Kampala, Uganda | THE INDEPENDENT | In 1944, Evangeline Sarah Nyendwoha, might not have imagined it, but she was about to make a move that would change her life and that of many women in Uganda. At the time, she was a 19-year old student at the prestigious King’s College Budo. She had joined the school from Budo Junior when she was 13 years old. In 1944, she was in the last of her six years and possibly unsure of her next move. The only institution of higher learning then; Makerere College admitted only male students. And to reaffirm its point, its motto was simply “Let Us be Men”. So Nyendwoha considered herself locked out.
Despite offering only post-school certificates and no degrees, 22-year old Makerere College was regarded the center for higher education in all of the east African region; which comprised pre-independence Uganda, Kenya, and then-Tanganyika (now Tanzania).
Nyendwoha was possibly bitter that, for her gender, she could not join this prestigious institution which was later to morph into present day Makerere University Kampala. But change was coming.
In 1945 the Makerere College motto was suddenly changed to “We build for the future”. It went on to admit its first female students. Among the six was Nyendwoha.
This girl from Hoima in the Bunyoro kingdom of western Uganda was surely born lucky. Her parents; Erasto B. Nyendwoha Akiiki and Jane Nsungwa Nyendwoha, were teachers, which meant they were relatively educated, affluent, and liberal. At a time when girls were only good for marrying, Nyendwoha’s parents found nothing odd about sending their two children; a boy and girl to school. A bright child, she easily excelled and was admitted to King’s College Budo which had only started admitting girls five years earlier in 1933. She stayed there for six years starting 1938. Then in 1945, another barrier against women was torn down and she joined Makerere College to train as a teacher.
A story is often told about how she preferred to train as a math teacher; since that was her favourite subject, but she was rejected by a British tutor who considered her better suited for “female subjects” like knitting and tailoring.

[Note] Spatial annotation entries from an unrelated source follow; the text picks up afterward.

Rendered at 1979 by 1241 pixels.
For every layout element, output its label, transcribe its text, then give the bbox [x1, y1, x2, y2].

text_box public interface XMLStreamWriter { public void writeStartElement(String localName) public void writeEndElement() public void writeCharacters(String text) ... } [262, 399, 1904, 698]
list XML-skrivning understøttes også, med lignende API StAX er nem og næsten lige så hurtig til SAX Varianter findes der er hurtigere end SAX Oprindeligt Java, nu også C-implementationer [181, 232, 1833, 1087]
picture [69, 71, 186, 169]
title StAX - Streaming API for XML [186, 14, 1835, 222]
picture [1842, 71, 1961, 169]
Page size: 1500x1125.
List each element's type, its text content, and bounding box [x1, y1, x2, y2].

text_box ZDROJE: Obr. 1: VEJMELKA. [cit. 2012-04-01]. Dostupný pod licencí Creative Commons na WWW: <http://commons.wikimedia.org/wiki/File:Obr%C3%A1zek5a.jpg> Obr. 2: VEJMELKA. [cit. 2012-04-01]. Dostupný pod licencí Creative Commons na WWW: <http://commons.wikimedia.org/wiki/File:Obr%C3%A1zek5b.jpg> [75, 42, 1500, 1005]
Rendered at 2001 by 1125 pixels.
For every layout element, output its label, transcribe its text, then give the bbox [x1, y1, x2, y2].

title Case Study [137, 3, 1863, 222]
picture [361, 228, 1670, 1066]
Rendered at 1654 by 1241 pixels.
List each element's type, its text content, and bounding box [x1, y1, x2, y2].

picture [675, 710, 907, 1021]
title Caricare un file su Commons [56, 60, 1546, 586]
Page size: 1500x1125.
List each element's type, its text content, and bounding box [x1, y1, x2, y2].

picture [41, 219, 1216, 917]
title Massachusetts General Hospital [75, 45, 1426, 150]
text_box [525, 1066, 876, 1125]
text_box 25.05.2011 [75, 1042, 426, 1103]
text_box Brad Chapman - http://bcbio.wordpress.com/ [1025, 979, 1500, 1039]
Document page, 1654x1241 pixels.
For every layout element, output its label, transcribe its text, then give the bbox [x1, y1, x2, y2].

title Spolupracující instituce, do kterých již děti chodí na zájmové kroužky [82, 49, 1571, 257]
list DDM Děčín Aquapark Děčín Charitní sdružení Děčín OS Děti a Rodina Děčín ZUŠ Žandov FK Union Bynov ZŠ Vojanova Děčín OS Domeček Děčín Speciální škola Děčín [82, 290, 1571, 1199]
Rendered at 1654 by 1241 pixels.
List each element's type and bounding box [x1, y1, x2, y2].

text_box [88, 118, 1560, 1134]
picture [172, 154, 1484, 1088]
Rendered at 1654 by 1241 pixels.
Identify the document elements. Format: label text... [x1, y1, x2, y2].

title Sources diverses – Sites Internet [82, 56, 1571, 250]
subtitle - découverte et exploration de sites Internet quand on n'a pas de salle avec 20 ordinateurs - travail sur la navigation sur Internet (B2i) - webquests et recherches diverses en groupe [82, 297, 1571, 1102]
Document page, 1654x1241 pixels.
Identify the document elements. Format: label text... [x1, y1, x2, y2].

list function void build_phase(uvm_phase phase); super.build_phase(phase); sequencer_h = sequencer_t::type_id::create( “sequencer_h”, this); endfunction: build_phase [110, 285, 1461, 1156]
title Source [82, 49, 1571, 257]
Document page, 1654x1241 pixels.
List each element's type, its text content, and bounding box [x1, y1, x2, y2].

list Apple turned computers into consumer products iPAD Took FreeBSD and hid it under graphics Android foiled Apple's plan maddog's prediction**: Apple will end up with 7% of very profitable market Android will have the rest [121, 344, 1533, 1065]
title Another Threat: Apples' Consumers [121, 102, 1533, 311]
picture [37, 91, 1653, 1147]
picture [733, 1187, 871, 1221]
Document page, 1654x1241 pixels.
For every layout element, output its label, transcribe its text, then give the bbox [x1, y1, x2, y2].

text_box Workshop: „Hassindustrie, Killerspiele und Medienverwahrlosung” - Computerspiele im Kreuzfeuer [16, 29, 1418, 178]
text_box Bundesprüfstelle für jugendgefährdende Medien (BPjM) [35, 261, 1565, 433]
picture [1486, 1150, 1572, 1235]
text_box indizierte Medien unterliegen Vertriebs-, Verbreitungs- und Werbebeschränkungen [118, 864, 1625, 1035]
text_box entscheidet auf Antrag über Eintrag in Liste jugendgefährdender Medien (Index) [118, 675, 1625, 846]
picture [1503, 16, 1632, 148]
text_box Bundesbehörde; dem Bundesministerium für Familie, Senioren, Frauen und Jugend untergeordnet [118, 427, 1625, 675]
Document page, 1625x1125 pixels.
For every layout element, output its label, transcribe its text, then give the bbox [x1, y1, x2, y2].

According to that story, the tutor refused to teach the class when the teenager refused to leave. So, for the sake of others, she reportedly submitted and left the sciences section for the humanities where she studied history, geography and English. She also did teaching practice at her alma mater, King’s College Budo and Kyebambe Girls School.
However, in an interview in November 2012 with the Financial Times newspaper titled `First Person: Sarah Ntiro’ she said simply that one of her teachers suggested that academically the course at Makerere was not stretching her enough, and that she should go to university. Of course, that meant going abroad, as there was no university in Uganda then. She was advised to apply to Oxford University, was admitted, and in 1951 started a history degree at St Anne’s College, Oxford.
She explained that she chose to study areas that she felt had some bearing on her life back home. She studied England’s agricultural revolution because she came from an agricultural area and the French revolution because she was proud of coming from Bunyoro Kingdom, and wanted to know why “anyone would be mad enough to overthrow their king”. She also studied English settlement in America to understand what inspired the settlers to make that dangerous journey across the Atlantic Ocean.
But, she said, the other big new thing she learnt was how to ride a bicycle – because everyone rode bicycles Oxfordshire.
When she graduated in June 1954, she became east Africa’s first female graduate. And she returned home by boat so that she could take her bicycle with her. She recalled that in Hoima there was a festival for about a week. She also recalled riding her bicycle as her father took her to visit relatives.
Then she began teaching at Gayaza School, Uganda’s oldest girls’ secondary school, and another legend around her life was born. It is said she realised that, as a woman, she was to earn less that her male counterparts. And she protested, arguing that she deserved equal pay for equal work. When that failed, she offered to teach without pay; as a volunteer teacher. Her protest reached the wife of the colonial governor, Ms Anne Cohen, who intervened and she started to receive equal salary with men. Her stay at Gayaza was short as in 1958 she was appointed to Uganda’s legislative council, as parliament was known then. She recalled that she immediately introduced a private members’ Bill on equal pay for men and women.
That same year, she married Tanzanian Prof. Sam Joseph Ntiro, a renowned artist and one of the founders of the Margaret Trowel School of Fine Art, Makerere University. Joseph Ntiro went on to become Tanganyika’s High Commissioner to Britain and Nyendwoha returned to Britain. Her husband was a commissioner from 1961-64. They had two sons.
When she returned to Uganda, she joined the civil service in the Ministry of Education from 1965- 1967and was instrumental in starting the Teaching Service Commission. She also worked for Makerere University. Her life’s work, however, was devoted to fighting for equality for women. She founded many organisations to support women. She became an inspiration and mentor for many girls and women and won man accolades for it. In 2000 the Forum for African Women Educationalists – Uganda (FAWEU) started the Dr. Sarah Ntiro Lecture and Award Event to celebrate her achievements.
“I’d still like every woman to know that you can fight any battle, if it’s worth listening to,” she said in the 2012 FT interview. She might have been born to the right parents at the right time, but she also was a warrior for women’s rights.